# [EXERCISE INSTRUCTIONS]
Return every line of text in the entries below word for word, leaving the pictures out of your answer.

[Entries drawn from a dataset]
■ ■ ■ ■ ■

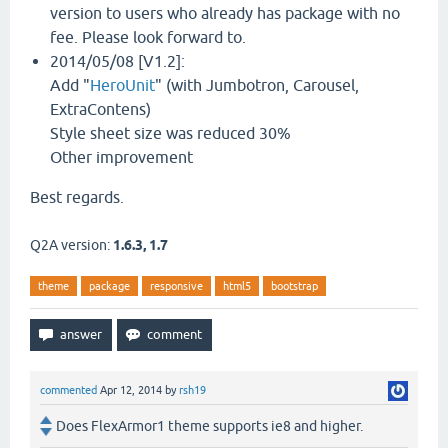
version to users who already has package with no
fee. Please look forward to.
2014/05/08 [V1.2]:
Add "
HeroUnit
" (with Jumbotron, Carousel,
ExtraContens)
Style sheet size was reduced 30%
Other improvement
Best regards.
Q2A version:
1.6.3, 1.7
theme
package
responsive
html5
bootstrap
commented
Apr 12, 2014
by
rsh19
Does FlexArmor1 theme supports ie8 and higher.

■ ■ ■ ■ ■

# [EXERCISE SOLUTION]
version to users who already has package with no
fee. Please look forward to.
2014/05/08 [V1.2]:
Add "
HeroUnit
" (with Jumbotron, Carousel,
ExtraContens)
Style sheet size was reduced 30%
Other improvement
Best regards.
Q2A version:
1.6.3, 1.7
theme
package
responsive
html5
bootstrap
commented
Apr 12, 2014
by
rsh19
Does FlexArmor1 theme supports ie8 and higher.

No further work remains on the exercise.